Japan’s Sharp Corp said it will buy Toshiba Corp’s personal computer business for 4 billion yen ($36 million), highlighting its recovery under the control of Foxconn and marking a return to a business it quit eight years ago.
Sharp was once known as a major supplier of high-end TVs and smartphone displays but struggled to compete with Asian rivals and was bought by Taiwan’s Foxconn, or Hon Hai Precision Industry Co Ltd, two years ago. It exited the PC market in 2010.
The deal will see Sharp take an 80.1 percent stake in Toshiba’s PC unit on 1 October.

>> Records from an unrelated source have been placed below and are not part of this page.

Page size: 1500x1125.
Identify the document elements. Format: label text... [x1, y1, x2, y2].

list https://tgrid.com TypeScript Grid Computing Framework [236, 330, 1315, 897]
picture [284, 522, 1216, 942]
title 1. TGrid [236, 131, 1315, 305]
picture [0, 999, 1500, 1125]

Sources said the Osaka-based electronics maker will be able to use the scale of parent Foxconn, the world’s biggest contract manufacturer and major Apple Inc supplier, to produce PCs more cheaply — just as it was able to do in TVs.
While global demand for PCs has weakened in recent years, the partnership with Foxconn, the contract maker of PCs for other global PC brands, is expected to help Sharp produce PCs at low cost and turn a profit on the deal.

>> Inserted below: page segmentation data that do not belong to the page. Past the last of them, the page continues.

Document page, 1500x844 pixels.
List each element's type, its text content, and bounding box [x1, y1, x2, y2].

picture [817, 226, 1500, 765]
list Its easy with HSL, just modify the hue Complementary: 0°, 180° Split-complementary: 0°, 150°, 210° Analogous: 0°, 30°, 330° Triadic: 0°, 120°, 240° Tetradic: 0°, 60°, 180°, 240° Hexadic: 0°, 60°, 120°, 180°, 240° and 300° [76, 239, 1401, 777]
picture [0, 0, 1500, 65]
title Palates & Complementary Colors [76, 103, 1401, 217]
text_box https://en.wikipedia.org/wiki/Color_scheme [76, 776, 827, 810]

Toshiba told Reuters it outsourced PC production until 2015, and currently builds PCs at its own plant in China. The company declined to identify its previous contract manufacturer.

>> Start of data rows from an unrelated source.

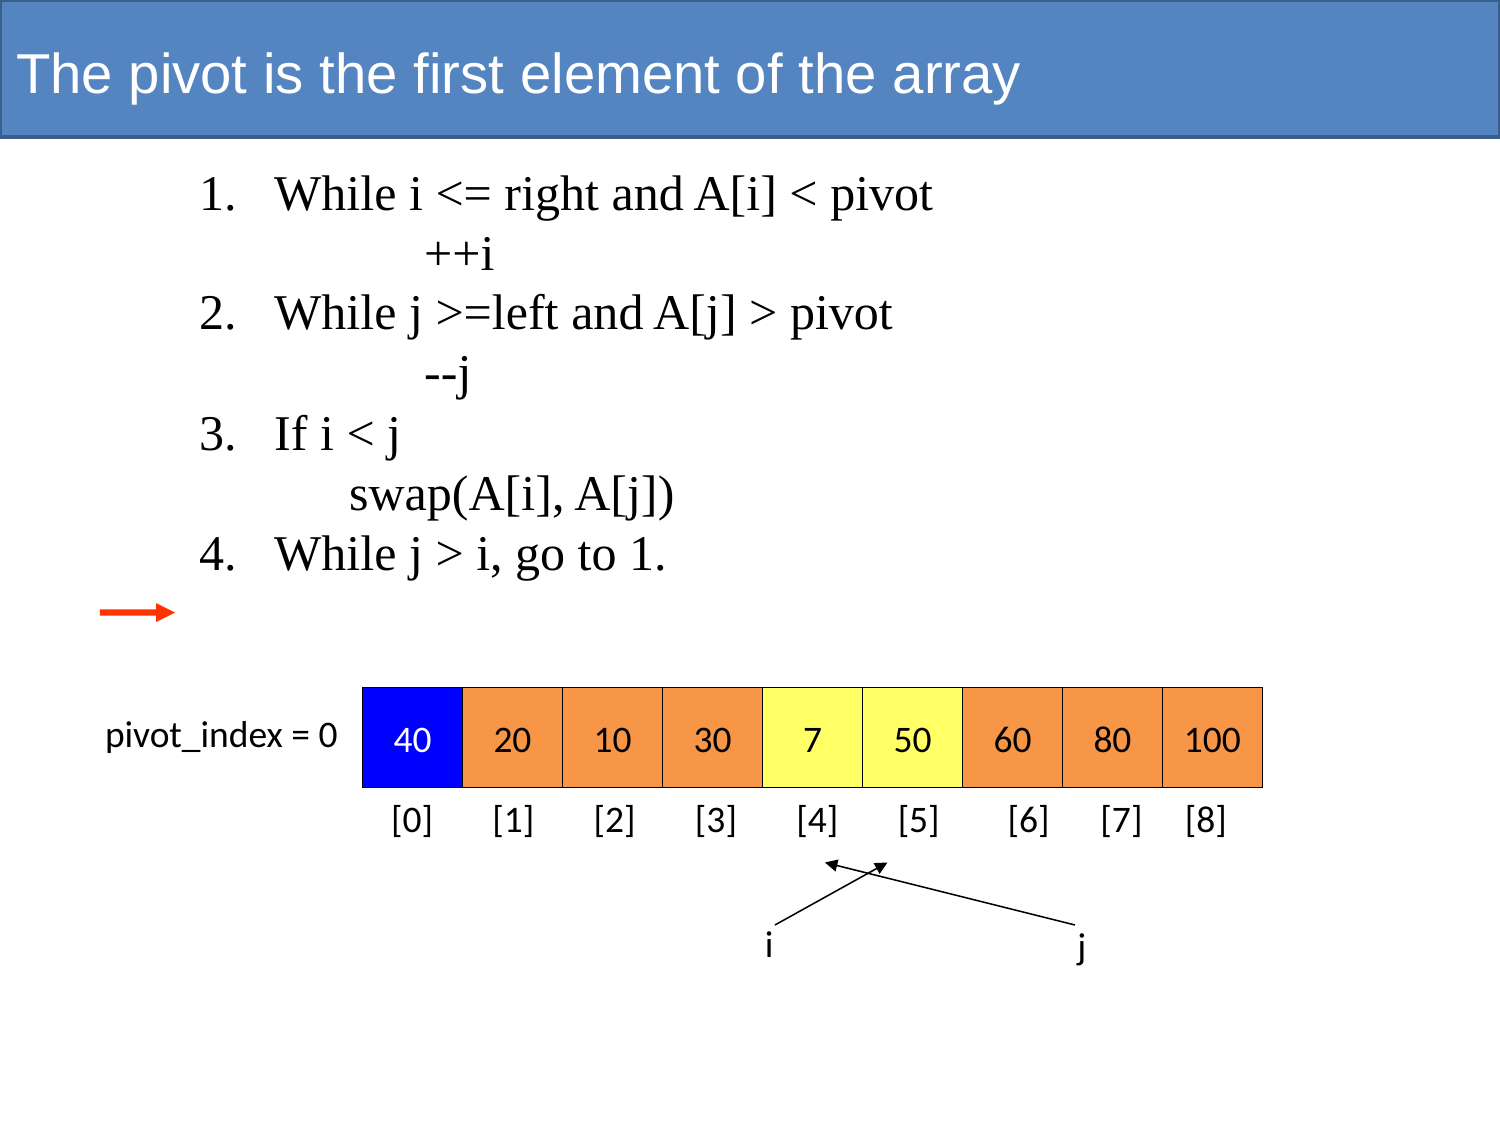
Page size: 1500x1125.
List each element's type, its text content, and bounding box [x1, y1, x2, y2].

text_box [825, 859, 868, 873]
text_box 100 [1162, 687, 1263, 788]
text_box 80 [1062, 687, 1162, 787]
text_box 30 [662, 687, 762, 787]
text_box While i <= right and A[i] < pivot ++i While j >=left and A[j] > pivot --j If i < j swap(A[i], A[j]) While j > i, go to 1. [184, 152, 949, 768]
text_box 20 [462, 687, 562, 787]
text_box 40 [362, 687, 462, 788]
text_box 60 [962, 687, 1062, 787]
text_box i [749, 912, 1062, 973]
text_box pivot_index = 0 [90, 702, 353, 762]
text_box j [1062, 914, 1313, 975]
text_box 7 [762, 687, 862, 787]
text_box [774, 862, 888, 926]
title The pivot is the first element of the array [1, 0, 1500, 145]
text_box i [1028, 912, 1125, 921]
text_box [99, 606, 175, 619]
text_box 10 [562, 687, 662, 787]
text_box 50 [862, 687, 962, 787]
text_box [0] [1] [2] [3] [4] [5] [6] [7] [8] [376, 787, 1244, 848]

Sharp posted its first net profit in four years in the year ended March as Foxconn’s sales network in China helped boosted sales of its TVs. The company is seeking to get back the license of the Sharp brand for TVs in North America it previously sold to China’s Hisense Group.
Embattled conglomerate Toshiba sold its television business to Hisense and its white-goods business to China’s Midea Group as it scrambled for funds to cover billions of dollars in liabilities arising from now-bankrupt US nuclear unit Westinghouse.
The $18 billion sale of its chips business to a group led by US private equity firm Bain Capital was completed last week. Foxconn was also interested in buying that business.
Shares in Sharp rose 3 percent while shares in Toshiba rose 1 percent. That compared with flat trading on the benchmark Nikkei 225 index.